Que Ganar Cádiz haga públicas sus desavenencias en la forma de gestión del equipo de Gobierno del que ellos mismos forman parte tiene su explicación en la propia manera de ser de esta formación. Ganar Cádiz responde a la suma de colectivos y personas que vienen desde muchos ámbitos con la suma de Izquierda Unida, de donde venía Martín Vila. Es un movimiento asambleario donde el programa político sí tiene una importancia vital. Todo lo que sea desviarse del mismo y romper con sus idearios, supone un problema. Mientras que en la parte de Kichi y compañía se ha roto con unos círculos que desaparecieron a los pocos meses de llegar al poder, en Ganar Cádiz se sigue respondiendo ante su asamblea.

Las primeras críticas llegaron muy poco tiempo después de que tomaran posesión en el ayuntamiento. La gestión de las barbacoas y que no se erradicaran de golpe y, sobre todo, que el alcalde recibiera la medalla del Nazareno de Santa María en un acto tradicional que se hacía con todos los concejales de la Corporación, abrieron el fuego.

El tema religioso ha sido una constante en todos estos años y también se escenificó la diferencia en este ámbito cuando el Pleno del Ayuntamiento de Cádiz aprobó la concesión de la Medalla de Oro de la ciudad a la Virgen del Rosario, Patrona de Cádiz. En aquel entonces lo que hicieron los dos concejales de Ganar Cádiz fue votar en contra, mientras que los de Por Cádiz sí se Puede tomaron la postura contraria.

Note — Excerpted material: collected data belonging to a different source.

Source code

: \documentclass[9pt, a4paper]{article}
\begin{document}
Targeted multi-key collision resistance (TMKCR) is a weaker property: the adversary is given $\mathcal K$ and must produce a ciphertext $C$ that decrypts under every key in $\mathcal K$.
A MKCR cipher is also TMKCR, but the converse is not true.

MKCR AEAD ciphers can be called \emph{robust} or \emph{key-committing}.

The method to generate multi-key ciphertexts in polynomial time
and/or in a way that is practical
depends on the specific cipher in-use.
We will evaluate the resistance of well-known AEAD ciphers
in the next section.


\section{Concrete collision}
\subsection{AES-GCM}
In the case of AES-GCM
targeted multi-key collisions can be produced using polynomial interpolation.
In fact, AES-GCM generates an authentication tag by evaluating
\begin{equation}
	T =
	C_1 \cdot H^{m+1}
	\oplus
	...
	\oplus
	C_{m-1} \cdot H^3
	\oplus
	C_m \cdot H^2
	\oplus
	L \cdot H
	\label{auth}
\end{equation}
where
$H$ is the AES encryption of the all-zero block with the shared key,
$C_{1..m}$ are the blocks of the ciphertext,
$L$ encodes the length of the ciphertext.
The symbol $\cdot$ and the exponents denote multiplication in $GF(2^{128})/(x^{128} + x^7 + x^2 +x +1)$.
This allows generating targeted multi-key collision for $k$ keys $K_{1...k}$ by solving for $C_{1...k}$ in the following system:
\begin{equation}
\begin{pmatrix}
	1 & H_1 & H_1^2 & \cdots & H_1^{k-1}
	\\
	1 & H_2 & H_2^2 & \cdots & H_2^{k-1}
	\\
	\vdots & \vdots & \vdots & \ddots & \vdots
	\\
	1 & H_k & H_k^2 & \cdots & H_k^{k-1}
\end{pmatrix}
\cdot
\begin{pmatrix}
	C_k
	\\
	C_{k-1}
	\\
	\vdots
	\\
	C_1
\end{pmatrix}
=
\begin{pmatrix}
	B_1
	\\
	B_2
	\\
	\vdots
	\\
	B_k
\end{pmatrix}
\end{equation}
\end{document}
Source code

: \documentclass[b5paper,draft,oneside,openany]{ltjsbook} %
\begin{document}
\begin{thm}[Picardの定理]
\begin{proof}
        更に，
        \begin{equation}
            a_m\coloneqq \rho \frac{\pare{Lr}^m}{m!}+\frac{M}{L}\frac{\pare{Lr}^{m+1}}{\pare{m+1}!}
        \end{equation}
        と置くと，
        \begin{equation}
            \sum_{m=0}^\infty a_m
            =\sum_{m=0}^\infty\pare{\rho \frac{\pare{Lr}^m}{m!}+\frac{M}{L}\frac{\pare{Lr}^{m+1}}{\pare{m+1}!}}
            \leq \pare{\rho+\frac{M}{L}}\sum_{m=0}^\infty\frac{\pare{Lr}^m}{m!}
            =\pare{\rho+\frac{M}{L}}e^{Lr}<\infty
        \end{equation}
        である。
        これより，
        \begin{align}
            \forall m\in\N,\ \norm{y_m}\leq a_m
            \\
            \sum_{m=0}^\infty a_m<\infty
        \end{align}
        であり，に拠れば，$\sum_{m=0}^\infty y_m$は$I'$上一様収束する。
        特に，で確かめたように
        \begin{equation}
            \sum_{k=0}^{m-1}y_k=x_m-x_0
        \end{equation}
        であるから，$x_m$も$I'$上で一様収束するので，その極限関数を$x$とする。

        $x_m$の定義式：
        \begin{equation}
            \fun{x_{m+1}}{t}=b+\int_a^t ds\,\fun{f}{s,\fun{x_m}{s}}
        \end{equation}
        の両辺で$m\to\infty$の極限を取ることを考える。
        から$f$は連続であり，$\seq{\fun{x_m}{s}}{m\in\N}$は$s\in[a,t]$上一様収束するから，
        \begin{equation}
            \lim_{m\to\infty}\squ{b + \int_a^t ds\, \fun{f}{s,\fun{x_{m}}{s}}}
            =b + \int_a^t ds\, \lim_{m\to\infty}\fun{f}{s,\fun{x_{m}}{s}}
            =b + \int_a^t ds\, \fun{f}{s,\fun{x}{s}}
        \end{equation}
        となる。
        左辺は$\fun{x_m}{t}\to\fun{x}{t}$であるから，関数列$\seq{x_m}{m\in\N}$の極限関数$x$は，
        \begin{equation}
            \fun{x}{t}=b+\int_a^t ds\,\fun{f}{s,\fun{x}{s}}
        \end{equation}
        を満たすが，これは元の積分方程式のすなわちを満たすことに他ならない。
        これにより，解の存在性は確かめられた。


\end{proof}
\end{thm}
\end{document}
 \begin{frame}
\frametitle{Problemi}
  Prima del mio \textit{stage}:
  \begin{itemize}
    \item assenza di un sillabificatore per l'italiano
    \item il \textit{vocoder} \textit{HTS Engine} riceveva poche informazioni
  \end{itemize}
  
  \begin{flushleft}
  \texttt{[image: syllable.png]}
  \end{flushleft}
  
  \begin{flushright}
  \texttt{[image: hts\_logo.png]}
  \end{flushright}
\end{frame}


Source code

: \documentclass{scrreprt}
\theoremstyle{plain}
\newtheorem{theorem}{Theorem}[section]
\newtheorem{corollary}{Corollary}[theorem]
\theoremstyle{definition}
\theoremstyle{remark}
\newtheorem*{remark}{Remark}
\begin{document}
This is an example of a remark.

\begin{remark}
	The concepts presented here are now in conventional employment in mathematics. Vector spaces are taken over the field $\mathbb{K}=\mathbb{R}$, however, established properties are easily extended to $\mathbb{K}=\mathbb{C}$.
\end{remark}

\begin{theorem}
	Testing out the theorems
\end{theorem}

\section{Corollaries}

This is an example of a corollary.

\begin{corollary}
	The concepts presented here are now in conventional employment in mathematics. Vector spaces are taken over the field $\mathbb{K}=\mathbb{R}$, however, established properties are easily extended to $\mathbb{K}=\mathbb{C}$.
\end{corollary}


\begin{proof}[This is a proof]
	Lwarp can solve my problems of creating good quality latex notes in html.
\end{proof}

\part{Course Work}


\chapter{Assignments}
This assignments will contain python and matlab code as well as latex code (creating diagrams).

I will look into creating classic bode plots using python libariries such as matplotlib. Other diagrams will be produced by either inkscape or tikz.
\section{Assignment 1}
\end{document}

El último desencuentro en este terreno ha tenido lugar hace escasamente un mes, cuando el equipo de Gobierno decidió que se siguieran dando las ayudas a las cofradías pese a que este año no se habían llevado a cabo desfiles procesionales por la pandemia.

Hubo otra sorprendente cuando salió a la palestra de que se pudiera crear la figura del dios del Carnaval, a imagen y semejanza de lo que se hizo muchos años en versión femenina.

En Servicios Sociales también ha habido dos tirones de oreja. Uno de ellos fue cuando la Asociación Pro Derechos Humanos, algunos de cuyos miembros han participado en Ganar Cádiz, hicieron críticas por la gestión que se estaba haciendo en este área. El siguiente paso que hizo la formación liderada por Martín Vila fue recoger estas quejas y presentarse como intermediarios ante el alcalde, algo que tampoco hizo mucha gracia. La eliminación de las zonas de transformación social, la culpa por los retrasos en los presupuestos y ahora el despido de las dos trabajadoras. Una larga lista de agravios que ahora ha tenido una respuesta firme.